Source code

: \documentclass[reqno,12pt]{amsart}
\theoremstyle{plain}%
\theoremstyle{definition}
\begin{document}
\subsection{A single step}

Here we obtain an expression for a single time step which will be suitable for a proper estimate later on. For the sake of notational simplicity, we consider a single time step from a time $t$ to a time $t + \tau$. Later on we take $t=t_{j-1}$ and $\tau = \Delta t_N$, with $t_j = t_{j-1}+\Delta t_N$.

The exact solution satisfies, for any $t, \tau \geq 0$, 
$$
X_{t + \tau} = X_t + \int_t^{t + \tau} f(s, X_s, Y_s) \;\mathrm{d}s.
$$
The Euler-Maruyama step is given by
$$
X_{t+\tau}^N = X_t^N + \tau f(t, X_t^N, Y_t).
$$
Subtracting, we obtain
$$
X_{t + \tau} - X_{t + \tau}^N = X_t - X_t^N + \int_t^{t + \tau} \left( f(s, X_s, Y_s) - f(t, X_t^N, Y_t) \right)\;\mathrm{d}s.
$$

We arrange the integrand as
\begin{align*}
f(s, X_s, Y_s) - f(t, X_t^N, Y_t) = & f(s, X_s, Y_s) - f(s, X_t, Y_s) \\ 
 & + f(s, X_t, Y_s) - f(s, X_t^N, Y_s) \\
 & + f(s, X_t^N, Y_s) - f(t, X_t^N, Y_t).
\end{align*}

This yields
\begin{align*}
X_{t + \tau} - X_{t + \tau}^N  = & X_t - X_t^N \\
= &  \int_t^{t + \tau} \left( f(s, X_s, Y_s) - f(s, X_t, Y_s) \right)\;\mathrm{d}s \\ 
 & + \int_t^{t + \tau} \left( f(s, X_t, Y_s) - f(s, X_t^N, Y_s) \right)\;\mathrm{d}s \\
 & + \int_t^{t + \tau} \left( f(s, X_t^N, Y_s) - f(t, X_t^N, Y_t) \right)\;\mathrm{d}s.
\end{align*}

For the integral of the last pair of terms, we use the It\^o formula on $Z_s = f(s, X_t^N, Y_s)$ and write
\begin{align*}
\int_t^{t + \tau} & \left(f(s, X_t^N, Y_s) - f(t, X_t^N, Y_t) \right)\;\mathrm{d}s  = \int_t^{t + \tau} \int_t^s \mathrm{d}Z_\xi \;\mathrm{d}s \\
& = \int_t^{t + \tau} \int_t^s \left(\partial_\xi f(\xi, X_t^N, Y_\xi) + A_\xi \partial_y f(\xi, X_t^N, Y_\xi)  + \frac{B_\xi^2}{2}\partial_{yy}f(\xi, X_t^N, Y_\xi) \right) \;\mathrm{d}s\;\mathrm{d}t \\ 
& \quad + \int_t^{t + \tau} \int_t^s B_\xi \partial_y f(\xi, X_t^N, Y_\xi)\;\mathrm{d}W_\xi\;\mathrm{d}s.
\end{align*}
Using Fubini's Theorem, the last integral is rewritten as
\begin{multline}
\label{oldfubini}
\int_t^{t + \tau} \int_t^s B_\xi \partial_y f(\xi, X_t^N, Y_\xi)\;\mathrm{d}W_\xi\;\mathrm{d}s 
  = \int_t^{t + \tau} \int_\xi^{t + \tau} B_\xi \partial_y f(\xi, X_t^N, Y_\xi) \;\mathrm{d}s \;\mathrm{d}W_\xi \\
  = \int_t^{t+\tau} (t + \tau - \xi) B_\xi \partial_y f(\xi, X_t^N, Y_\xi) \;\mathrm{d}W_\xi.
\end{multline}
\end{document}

* **Action item**
Write the entries above out again, unchanged and complete.

* **Your response**
Source code

: \documentclass[reqno,12pt]{amsart}
\theoremstyle{plain}%
\theoremstyle{definition}
\begin{document}
\subsection{A single step}

Here we obtain an expression for a single time step which will be suitable for a proper estimate later on. For the sake of notational simplicity, we consider a single time step from a time $t$ to a time $t + \tau$. Later on we take $t=t_{j-1}$ and $\tau = \Delta t_N$, with $t_j = t_{j-1}+\Delta t_N$.

The exact solution satisfies, for any $t, \tau \geq 0$, 
$$
X_{t + \tau} = X_t + \int_t^{t + \tau} f(s, X_s, Y_s) \;\mathrm{d}s.
$$
The Euler-Maruyama step is given by
$$
X_{t+\tau}^N = X_t^N + \tau f(t, X_t^N, Y_t).
$$
Subtracting, we obtain
$$
X_{t + \tau} - X_{t + \tau}^N = X_t - X_t^N + \int_t^{t + \tau} \left( f(s, X_s, Y_s) - f(t, X_t^N, Y_t) \right)\;\mathrm{d}s.
$$

We arrange the integrand as
\begin{align*}
f(s, X_s, Y_s) - f(t, X_t^N, Y_t) = & f(s, X_s, Y_s) - f(s, X_t, Y_s) \\ 
 & + f(s, X_t, Y_s) - f(s, X_t^N, Y_s) \\
 & + f(s, X_t^N, Y_s) - f(t, X_t^N, Y_t).
\end{align*}

This yields
\begin{align*}
X_{t + \tau} - X_{t + \tau}^N  = & X_t - X_t^N \\
= &  \int_t^{t + \tau} \left( f(s, X_s, Y_s) - f(s, X_t, Y_s) \right)\;\mathrm{d}s \\ 
 & + \int_t^{t + \tau} \left( f(s, X_t, Y_s) - f(s, X_t^N, Y_s) \right)\;\mathrm{d}s \\
 & + \int_t^{t + \tau} \left( f(s, X_t^N, Y_s) - f(t, X_t^N, Y_t) \right)\;\mathrm{d}s.
\end{align*}

For the integral of the last pair of terms, we use the It\^o formula on $Z_s = f(s, X_t^N, Y_s)$ and write
\begin{align*}
\int_t^{t + \tau} & \left(f(s, X_t^N, Y_s) - f(t, X_t^N, Y_t) \right)\;\mathrm{d}s  = \int_t^{t + \tau} \int_t^s \mathrm{d}Z_\xi \;\mathrm{d}s \\
& = \int_t^{t + \tau} \int_t^s \left(\partial_\xi f(\xi, X_t^N, Y_\xi) + A_\xi \partial_y f(\xi, X_t^N, Y_\xi)  + \frac{B_\xi^2}{2}\partial_{yy}f(\xi, X_t^N, Y_\xi) \right) \;\mathrm{d}s\;\mathrm{d}t \\ 
& \quad + \int_t^{t + \tau} \int_t^s B_\xi \partial_y f(\xi, X_t^N, Y_\xi)\;\mathrm{d}W_\xi\;\mathrm{d}s.
\end{align*}
Using Fubini's Theorem, the last integral is rewritten as
\begin{multline}
\label{oldfubini}
\int_t^{t + \tau} \int_t^s B_\xi \partial_y f(\xi, X_t^N, Y_\xi)\;\mathrm{d}W_\xi\;\mathrm{d}s 
  = \int_t^{t + \tau} \int_\xi^{t + \tau} B_\xi \partial_y f(\xi, X_t^N, Y_\xi) \;\mathrm{d}s \;\mathrm{d}W_\xi \\
  = \int_t^{t+\tau} (t + \tau - \xi) B_\xi \partial_y f(\xi, X_t^N, Y_\xi) \;\mathrm{d}W_\xi.
\end{multline}
\end{document}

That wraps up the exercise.